(Page-level text extractions)
☆ ☆ ☆ ☆ ☆ ☆ ☆

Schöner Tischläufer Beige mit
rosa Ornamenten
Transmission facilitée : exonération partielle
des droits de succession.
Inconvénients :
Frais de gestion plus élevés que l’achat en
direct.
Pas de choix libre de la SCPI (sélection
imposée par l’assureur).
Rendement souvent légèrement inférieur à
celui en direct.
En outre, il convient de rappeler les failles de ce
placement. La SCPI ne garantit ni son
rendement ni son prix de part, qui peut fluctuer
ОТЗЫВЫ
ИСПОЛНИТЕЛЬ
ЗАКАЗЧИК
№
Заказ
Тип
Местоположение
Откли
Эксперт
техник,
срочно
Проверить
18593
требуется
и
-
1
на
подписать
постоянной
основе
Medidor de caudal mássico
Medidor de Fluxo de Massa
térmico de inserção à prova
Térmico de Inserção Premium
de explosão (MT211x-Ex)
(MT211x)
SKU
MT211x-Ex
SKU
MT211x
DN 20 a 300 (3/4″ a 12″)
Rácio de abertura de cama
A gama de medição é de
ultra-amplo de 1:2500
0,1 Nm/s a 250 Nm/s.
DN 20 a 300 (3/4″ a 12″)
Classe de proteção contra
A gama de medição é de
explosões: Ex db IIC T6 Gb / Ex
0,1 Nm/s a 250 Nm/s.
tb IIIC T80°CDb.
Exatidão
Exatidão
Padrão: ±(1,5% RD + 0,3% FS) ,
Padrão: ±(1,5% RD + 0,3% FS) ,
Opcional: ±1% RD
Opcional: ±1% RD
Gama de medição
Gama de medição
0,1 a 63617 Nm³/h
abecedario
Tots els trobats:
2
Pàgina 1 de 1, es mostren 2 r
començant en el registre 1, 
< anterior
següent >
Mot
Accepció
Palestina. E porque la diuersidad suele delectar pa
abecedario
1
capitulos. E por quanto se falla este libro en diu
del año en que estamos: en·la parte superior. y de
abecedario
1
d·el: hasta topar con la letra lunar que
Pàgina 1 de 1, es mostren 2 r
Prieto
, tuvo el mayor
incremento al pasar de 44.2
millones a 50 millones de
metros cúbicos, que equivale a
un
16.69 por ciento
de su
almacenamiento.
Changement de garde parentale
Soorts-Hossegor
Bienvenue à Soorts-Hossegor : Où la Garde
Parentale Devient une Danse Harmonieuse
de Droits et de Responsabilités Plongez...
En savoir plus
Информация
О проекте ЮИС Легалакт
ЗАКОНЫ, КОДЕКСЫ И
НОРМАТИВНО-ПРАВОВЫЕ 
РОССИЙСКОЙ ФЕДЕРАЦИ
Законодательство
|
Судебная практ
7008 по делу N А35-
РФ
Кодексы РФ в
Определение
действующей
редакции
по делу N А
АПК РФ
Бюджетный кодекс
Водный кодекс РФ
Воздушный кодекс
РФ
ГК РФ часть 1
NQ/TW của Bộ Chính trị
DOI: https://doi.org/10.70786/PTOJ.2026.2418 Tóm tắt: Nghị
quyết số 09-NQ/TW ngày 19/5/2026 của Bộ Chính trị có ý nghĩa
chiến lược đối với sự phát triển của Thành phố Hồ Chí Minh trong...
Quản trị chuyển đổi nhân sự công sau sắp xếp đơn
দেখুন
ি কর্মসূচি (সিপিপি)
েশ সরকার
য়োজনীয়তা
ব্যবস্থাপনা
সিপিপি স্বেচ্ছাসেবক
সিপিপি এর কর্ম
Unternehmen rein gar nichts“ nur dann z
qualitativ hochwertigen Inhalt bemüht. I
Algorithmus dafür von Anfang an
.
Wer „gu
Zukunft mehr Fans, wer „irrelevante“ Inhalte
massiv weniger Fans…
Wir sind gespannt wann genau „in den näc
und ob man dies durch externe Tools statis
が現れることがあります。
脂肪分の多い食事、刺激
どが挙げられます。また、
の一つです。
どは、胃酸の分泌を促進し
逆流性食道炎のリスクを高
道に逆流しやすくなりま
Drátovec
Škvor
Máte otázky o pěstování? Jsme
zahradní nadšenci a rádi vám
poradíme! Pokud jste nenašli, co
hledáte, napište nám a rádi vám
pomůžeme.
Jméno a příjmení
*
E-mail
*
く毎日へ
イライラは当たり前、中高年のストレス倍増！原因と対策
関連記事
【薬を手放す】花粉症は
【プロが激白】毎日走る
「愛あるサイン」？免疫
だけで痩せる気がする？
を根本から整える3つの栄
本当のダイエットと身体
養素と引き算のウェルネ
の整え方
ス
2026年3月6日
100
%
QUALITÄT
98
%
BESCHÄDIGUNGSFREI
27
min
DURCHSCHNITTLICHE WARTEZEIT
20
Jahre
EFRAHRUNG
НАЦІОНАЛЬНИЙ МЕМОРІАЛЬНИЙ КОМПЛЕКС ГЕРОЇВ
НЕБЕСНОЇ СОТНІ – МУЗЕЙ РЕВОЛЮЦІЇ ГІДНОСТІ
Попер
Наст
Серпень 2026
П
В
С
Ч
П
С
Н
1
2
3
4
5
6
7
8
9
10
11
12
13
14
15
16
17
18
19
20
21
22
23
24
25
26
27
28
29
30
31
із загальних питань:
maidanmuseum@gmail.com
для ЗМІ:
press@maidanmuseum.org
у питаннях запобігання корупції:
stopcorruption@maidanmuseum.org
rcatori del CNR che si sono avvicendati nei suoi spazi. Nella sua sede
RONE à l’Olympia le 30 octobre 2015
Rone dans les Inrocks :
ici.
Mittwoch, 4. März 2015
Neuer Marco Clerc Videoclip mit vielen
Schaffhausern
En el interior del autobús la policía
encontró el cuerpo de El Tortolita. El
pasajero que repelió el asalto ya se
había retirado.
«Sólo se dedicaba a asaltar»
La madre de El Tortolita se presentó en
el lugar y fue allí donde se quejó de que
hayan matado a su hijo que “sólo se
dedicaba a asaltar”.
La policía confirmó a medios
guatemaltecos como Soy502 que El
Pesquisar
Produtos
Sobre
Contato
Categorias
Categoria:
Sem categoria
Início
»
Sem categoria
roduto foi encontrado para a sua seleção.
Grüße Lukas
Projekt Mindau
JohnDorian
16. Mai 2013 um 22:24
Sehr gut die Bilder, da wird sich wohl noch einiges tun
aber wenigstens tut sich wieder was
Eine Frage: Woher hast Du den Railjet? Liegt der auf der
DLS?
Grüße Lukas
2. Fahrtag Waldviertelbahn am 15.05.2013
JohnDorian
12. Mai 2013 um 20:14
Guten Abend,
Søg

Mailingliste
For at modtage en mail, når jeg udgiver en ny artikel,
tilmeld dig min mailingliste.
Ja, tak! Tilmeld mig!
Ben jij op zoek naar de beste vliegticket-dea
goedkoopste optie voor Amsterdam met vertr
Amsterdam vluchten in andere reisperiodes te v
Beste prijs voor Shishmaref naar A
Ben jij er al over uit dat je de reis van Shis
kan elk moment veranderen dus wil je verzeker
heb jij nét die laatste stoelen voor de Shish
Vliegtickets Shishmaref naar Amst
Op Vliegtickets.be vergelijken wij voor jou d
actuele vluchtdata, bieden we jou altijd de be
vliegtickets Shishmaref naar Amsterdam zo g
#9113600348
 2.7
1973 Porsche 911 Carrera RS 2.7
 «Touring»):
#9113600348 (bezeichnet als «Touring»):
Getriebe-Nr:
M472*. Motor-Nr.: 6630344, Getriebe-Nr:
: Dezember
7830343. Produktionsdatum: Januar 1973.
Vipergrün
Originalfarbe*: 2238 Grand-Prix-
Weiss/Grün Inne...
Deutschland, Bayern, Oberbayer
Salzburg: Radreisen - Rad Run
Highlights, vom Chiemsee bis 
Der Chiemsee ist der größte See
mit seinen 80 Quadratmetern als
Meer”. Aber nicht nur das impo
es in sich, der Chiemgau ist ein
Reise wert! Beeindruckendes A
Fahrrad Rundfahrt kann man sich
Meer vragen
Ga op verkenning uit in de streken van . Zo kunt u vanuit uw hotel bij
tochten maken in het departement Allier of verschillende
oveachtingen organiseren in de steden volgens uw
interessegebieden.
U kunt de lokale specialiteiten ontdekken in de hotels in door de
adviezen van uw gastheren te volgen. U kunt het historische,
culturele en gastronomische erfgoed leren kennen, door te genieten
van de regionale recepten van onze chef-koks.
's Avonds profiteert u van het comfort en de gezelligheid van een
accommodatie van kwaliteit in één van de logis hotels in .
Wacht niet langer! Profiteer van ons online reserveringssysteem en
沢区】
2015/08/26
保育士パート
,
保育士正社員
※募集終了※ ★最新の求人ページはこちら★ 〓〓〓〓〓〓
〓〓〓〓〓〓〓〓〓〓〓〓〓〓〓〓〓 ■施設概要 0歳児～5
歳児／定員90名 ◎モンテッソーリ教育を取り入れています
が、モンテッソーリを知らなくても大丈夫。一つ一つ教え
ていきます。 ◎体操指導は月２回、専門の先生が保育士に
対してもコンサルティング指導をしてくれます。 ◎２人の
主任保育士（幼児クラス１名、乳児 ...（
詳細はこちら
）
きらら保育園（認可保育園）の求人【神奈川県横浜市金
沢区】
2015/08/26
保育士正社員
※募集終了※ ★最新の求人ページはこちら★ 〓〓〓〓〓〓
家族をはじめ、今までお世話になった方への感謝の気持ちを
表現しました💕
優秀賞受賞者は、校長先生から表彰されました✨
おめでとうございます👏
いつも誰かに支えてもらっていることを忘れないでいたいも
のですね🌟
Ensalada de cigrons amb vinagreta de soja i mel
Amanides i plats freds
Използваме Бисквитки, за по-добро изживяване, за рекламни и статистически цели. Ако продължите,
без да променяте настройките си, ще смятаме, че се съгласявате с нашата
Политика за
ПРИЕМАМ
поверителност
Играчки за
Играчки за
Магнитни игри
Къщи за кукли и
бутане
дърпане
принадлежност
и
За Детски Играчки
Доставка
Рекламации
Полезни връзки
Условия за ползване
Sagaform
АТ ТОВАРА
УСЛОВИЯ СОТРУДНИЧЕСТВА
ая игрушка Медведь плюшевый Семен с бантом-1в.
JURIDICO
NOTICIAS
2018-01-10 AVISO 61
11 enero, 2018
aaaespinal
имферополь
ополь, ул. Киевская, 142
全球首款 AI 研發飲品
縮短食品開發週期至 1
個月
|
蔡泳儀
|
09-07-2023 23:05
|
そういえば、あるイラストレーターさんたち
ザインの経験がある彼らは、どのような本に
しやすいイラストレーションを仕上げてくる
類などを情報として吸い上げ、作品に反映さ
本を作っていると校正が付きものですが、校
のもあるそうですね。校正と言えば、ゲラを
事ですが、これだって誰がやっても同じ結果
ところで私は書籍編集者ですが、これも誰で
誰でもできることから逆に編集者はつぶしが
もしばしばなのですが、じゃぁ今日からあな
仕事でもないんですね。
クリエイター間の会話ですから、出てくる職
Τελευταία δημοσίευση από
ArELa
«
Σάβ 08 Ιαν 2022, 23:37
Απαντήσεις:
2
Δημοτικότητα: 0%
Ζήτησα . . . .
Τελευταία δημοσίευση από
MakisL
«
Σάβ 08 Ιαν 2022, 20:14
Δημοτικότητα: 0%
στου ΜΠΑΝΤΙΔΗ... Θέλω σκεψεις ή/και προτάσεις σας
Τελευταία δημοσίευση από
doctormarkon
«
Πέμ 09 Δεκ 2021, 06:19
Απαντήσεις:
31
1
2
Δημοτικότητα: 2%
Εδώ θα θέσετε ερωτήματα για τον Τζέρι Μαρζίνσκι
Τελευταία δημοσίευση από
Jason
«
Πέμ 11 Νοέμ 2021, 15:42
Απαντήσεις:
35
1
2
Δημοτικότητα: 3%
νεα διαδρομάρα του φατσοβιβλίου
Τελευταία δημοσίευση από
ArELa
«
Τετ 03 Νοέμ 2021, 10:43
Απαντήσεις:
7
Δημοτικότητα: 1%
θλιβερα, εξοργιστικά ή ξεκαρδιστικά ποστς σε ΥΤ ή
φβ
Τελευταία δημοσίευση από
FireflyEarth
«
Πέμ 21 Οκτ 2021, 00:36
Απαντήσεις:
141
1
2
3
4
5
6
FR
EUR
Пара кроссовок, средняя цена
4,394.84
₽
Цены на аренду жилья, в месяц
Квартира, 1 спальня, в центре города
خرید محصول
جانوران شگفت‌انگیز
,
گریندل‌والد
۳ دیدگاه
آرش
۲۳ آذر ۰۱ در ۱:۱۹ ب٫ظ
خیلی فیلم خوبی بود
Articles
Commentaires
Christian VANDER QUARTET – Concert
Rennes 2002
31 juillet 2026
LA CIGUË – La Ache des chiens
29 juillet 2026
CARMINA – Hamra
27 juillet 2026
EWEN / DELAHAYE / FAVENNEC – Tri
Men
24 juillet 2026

☆ ☆ ☆ ☆ ☆ ☆ ☆

- EXERCISE INSTRUCTIONS -
Among the entries above, the lines between the ones containing "Bienvenue à Soorts-Hossegor : Où la Garde" and "NQ/TW của Bộ Chính trị", inclusive, are to be transcribed exactly. No other line is to be given.

- SOLUTION TO THIS TASK -
Bienvenue à Soorts-Hossegor : Où la Garde
Parentale Devient une Danse Harmonieuse
de Droits et de Responsabilités Plongez...
En savoir plus
Информация
О проекте ЮИС Легалакт
ЗАКОНЫ, КОДЕКСЫ И
НОРМАТИВНО-ПРАВОВЫЕ 
РОССИЙСКОЙ ФЕДЕРАЦИ
Законодательство
|
Судебная практ
7008 по делу N А35-
РФ
Кодексы РФ в
Определение
действующей
редакции
по делу N А
АПК РФ
Бюджетный кодекс
Водный кодекс РФ
Воздушный кодекс
РФ
ГК РФ часть 1
NQ/TW của Bộ Chính trị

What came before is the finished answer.